Cordilleran Section - 106th Annual Meeting, and Pacific Section, American Association of Petroleum Geologists (27-29 May 2010)

Paper No. 7
Presentation Time: 10:20 AM

SLIP DISTRIBUTION OF THE 2010 APRIL 4th BAJA CALIFORNIA, MEXCO EARTHQUAKE CONSTRAINED USING TELESEISMIC BODY AND SURFACE WAVES AND HIGH RATE GPS


XU, Zhao1, SHAO, Guangfu1, JI, Chen1 and LARSON, Kristine2, (1)Chinese Earthquake Administration, China, Institute of Crustal Studies, UCSB, (2)University of Colorado, Boulder, CO, N/A

We study the complex rupture history of the 2010 April 4 Mw 7.3 Baja California earthquake by simultaneously inverting local high rate GPS waveforms, teleseismic body and long period surface waves.
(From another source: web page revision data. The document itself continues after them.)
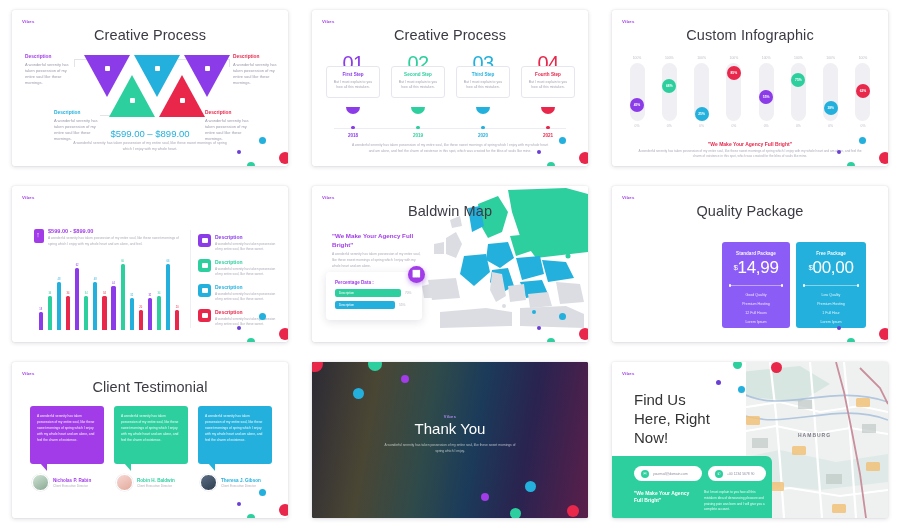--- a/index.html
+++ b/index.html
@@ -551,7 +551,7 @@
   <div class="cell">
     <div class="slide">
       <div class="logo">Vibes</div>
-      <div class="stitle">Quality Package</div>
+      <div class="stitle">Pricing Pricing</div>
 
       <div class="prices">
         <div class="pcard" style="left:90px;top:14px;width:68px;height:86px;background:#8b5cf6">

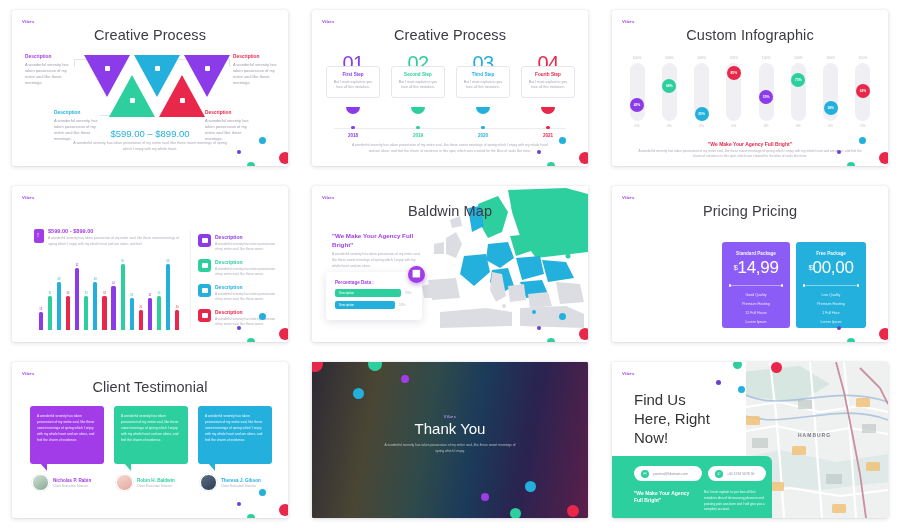--- a/index.html
+++ b/index.html
@@ -554,6 +554,16 @@
       <div class="stitle">Pricing Pricing</div>
 
       <div class="prices">
+        <div class="pcard" style="left:0;top:0;width:84px;height:104px;background:#a13ce8">
+          <div class="pname">Premium Package</div>
+          <div class="pval"><sup>$</sup><span>244,99</span></div>
+          <div class="pline"></div>
+          <div class="pfeat">HD Quality</div>
+          <div class="pfeat" style="margin-top:0">Premium Hosting</div>
+          <div class="pfeat" style="margin-top:0">24 Full Hours</div>
+          <div class="pfeat" style="margin-top:0">Lorem Ipsum</div>
+          <div class="pbtn">Recommended</div>
+        </div>
         <div class="pcard" style="left:90px;top:14px;width:68px;height:86px;background:#8b5cf6">
           <div class="pname">Standard Package</div>
           <div class="pval"><sup>$</sup><span>14,99</span></div>

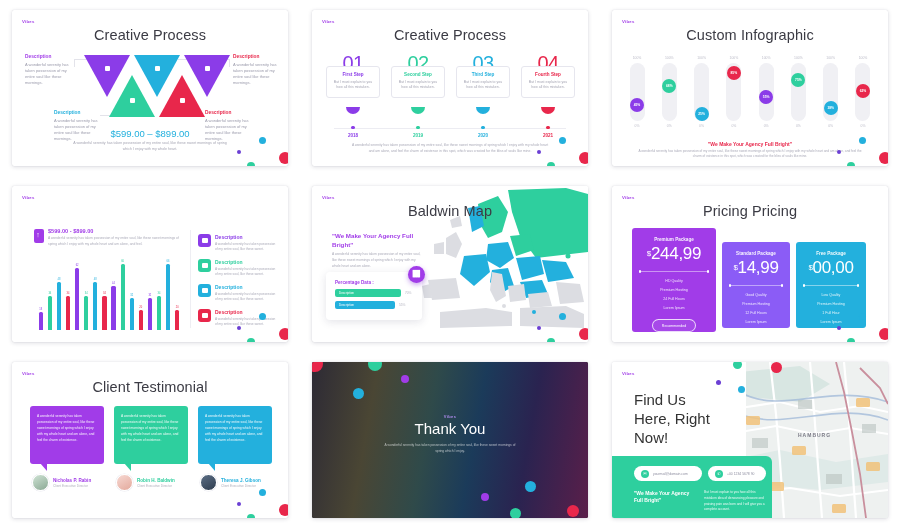--- a/index.html
+++ b/index.html
@@ -564,7 +564,7 @@
           <div class="pfeat" style="margin-top:0">Lorem Ipsum</div>
           <div class="pbtn">Recommended</div>
         </div>
-        <div class="pcard" style="left:90px;top:14px;width:68px;height:86px;background:#8b5cf6">
+        <div class="pcard" style="left:90px;top:14px;width:68px;height:86px;background:#404040">
           <div class="pname">Standard Package</div>
           <div class="pval"><sup>$</sup><span>14,99</span></div>
           <div class="pline"></div>

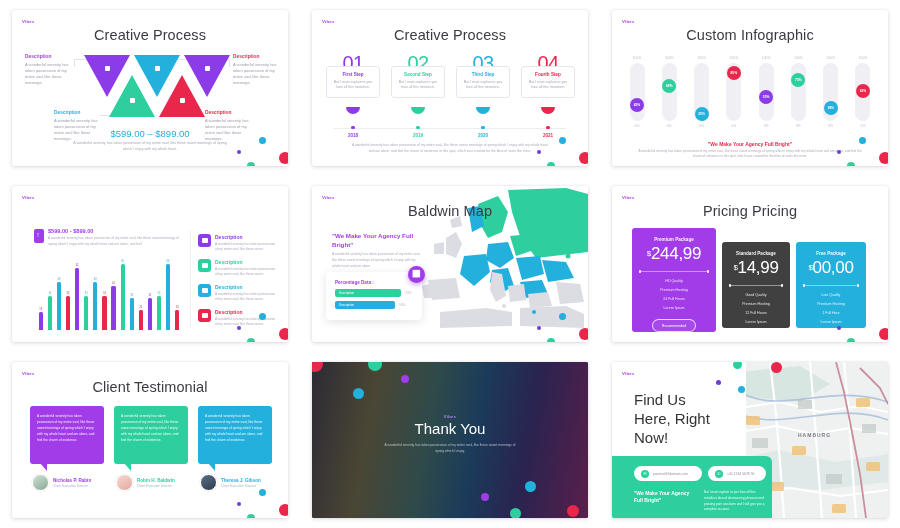--- a/index.html
+++ b/index.html
@@ -571,15 +571,6 @@
           <div class="pfeat">Good Quality</div>
           <div class="pfeat" style="margin-top:0">Premium Hosting</div>
           <div class="pfeat" style="margin-top:0">12 Full Hours</div>
-          <div class="pfeat" style="margin-top:0">Lorem Ipsum</div>
-        </div>
-        <div class="pcard" style="left:164px;top:14px;width:70px;height:86px;background:#23b0dd">
-          <div class="pname">Free Package</div>
-          <div class="pval"><sup>$</sup><span>00,00</span></div>
-          <div class="pline"></div>
-          <div class="pfeat">Low Quality</div>
-          <div class="pfeat" style="margin-top:0">Premium Hosting</div>
-          <div class="pfeat" style="margin-top:0">1 Full Hour</div>
           <div class="pfeat" style="margin-top:0">Lorem Ipsum</div>
         </div>
       </div>

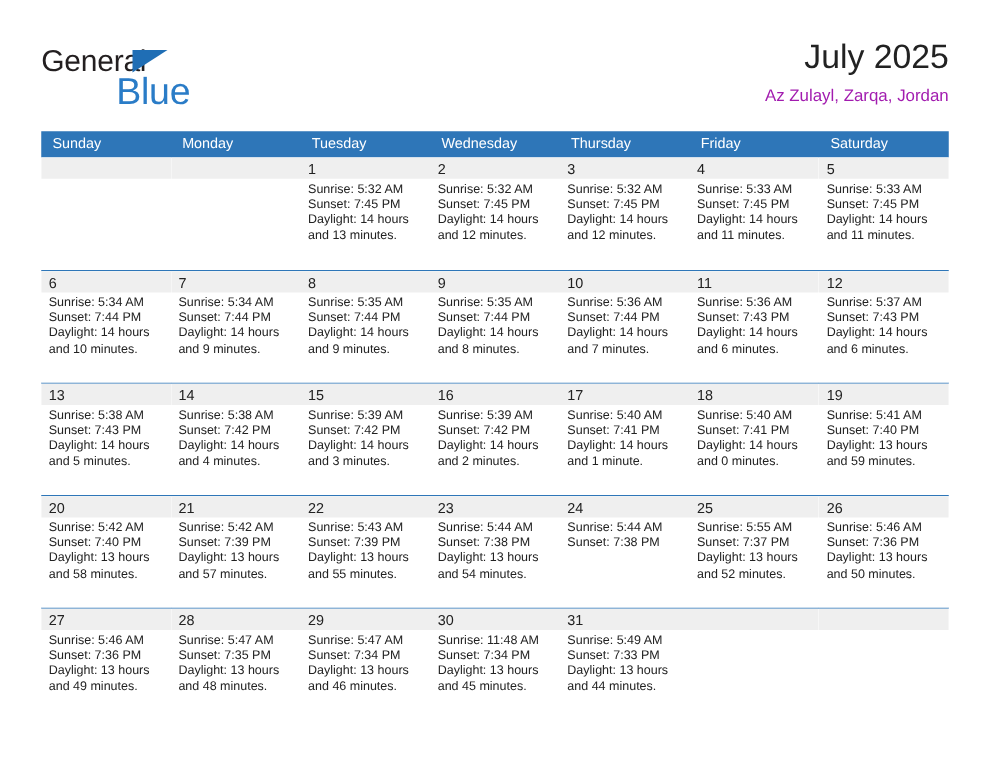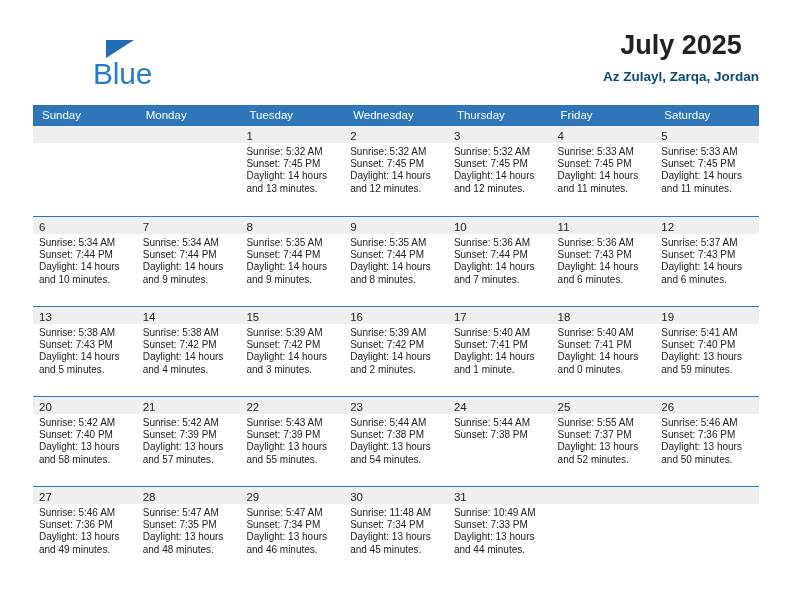--- a/index.html
+++ b/index.html
@@ -158,6 +158,7 @@
   <div class="header">
 
     <div class="brand">
+      <span class="brand-general">General</span>
       <span class="brand-tri"></span>
       <span class="brand-blue">Blue</span>
     </div>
The GPS displacements are included as well. We have first constructed a 1D velocity structure from the 3D SCEC CVM-H model to represent the structure of the source region and have corrected SH and surface wave propagation effects using nearby 2009 Dec 30 M5.8 foreshock. To compress the basin reverberation effects which our velocity model could not reproduce yet, all high rate GPS waveforms were lowpass filtered to less than 0.1 Hz before the inversions. Our result reveals a complex rupture process of the 2010 event. It had a weak initiation. The energetic rupture started 6 s after the initiation as a normal fault sub-event near the hypocenter and then ruptured bilaterally to both southeast and northwest directions. The rupture to the northwest is well resolved by the extensive high rate GPS waveforms. The preferred fault plane has a strike of 313o and a dip angle of 80o. The rupture is very heterogeneous, changing from pure strike-slip motion to oblique motion from epicenter to the northwest, consistent with surface observations. The rupture stopped sharply 50 km northwest of epicenter. The inverted peak slip is 5 m and seismic moment of this segment is 5x1026 dyne.cm. The rupture to the southeast is still under investigation. Our preliminary result suggests that this rupture extended as far as 50 km to the N133oE with two large asperities. The first one is close to epicenter and the second one is 45 km southeast, with a peak slip of 4 m. Our inversion also requires a large normal motion subevent (Mw 6.9) on a separating fault plane with a lower dip angle (65o) to match the long period surface waves. The total seismic moment is 1.2x1027 dyne.cm, with most of slip occurring 18 to 40 s after the rupture initiation.